Uranio impoverito: assoluzione per insufficienza di prove

Assoluzione dell’uranio impoverito con qualche riserva ma con nessun voto contrario in una relazione in cui si è detto tutto e il contrario di tutto ma si è anche dimenticato moltissimo.

E’ stato assolto l’uranio impoverito dimenticandosi persino delle riserve fatte nella seconda e terza relazione della “Commissione Mandelli” e del fatto che nelle norme di protezione del personale militare da noi stessi scritte in data 22 novembre 1999 si legge che l’uranio è pericoloso, può produrre tumori e malformazioni alla nascita. Dunque si è compiuto addirittura un passo indietro rispetto a quanto stabilito dalla Commissione Mandelli e dalle stesse autorità militari che hanno emanato le predette norme firmate dal Col. Bizzarri, specializzato Nbc (nucleare chimico batteriologico) e presumibilmente competente della materia.

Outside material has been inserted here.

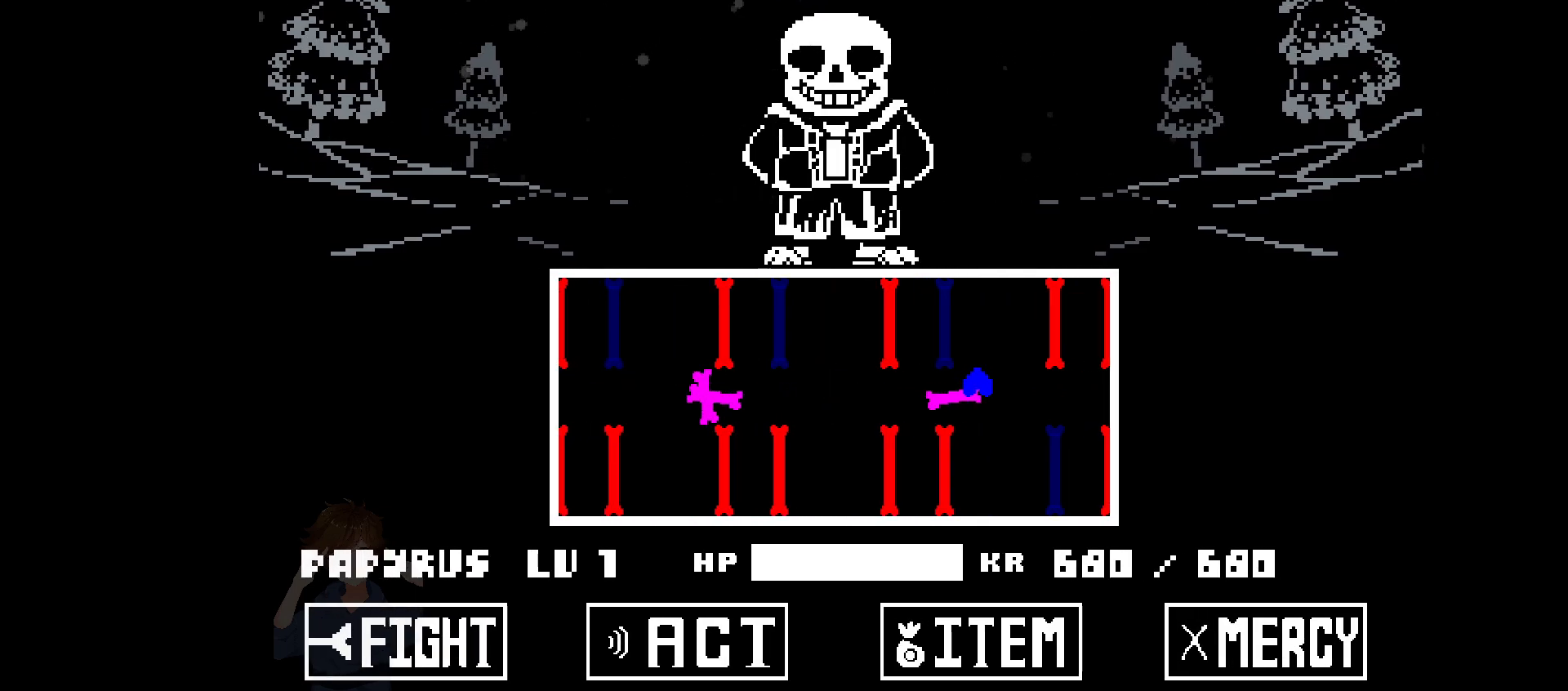
{"keys": ["left"], "events": [[250, "up", "up"]]}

Il fatto più grave è purtroppo che per oltre sei anni, e precisamente dalla data del 14 ottobre 1993 in cui gli Stati Uniti hanno emanato le norme di protezione per le forze operanti in Somalia durante l’operazione Restore Hope fino alla data del 22 novembre 1999, sopra citata, i nostri reparti sono rimasti a operare senza alcuna protezione.

In Somalia le forze degli Stati Uniti indossavano, con 40 gradi all’ombra, le tute impermeabili, gli occhiali, le maschere e i guanti; i nostri operavano in calzoncini corti e canottiera. In caso di combattimento utilizzavano giubbotti antiproiettile. A chi chiedeva informazioni in merito si rispondeva più o meno che gli Usa erano “fanatici”.

Nella relazione si rivolgono accuse ai vaccini che sono stati inoculati ai nostri militari all’estero. «Questa potrebbe essere la causa dei tumori», si afferma. Ma non ci si chiede perché centinaia e centinaia di civili, già dalla prima guerra in Iraq del 1991, si sono ammalati e sono morti. Certamente non erano stati propinati loro i vaccini italiani. Ovviamente la responsabilità da parte del ministero della Salute nel caso che i vaccini impiegati potessero provocare tumori sarebbero enormi e tuttavia non è stato chiesto un parere né per confermare né per escludere l’ipotesi fatta.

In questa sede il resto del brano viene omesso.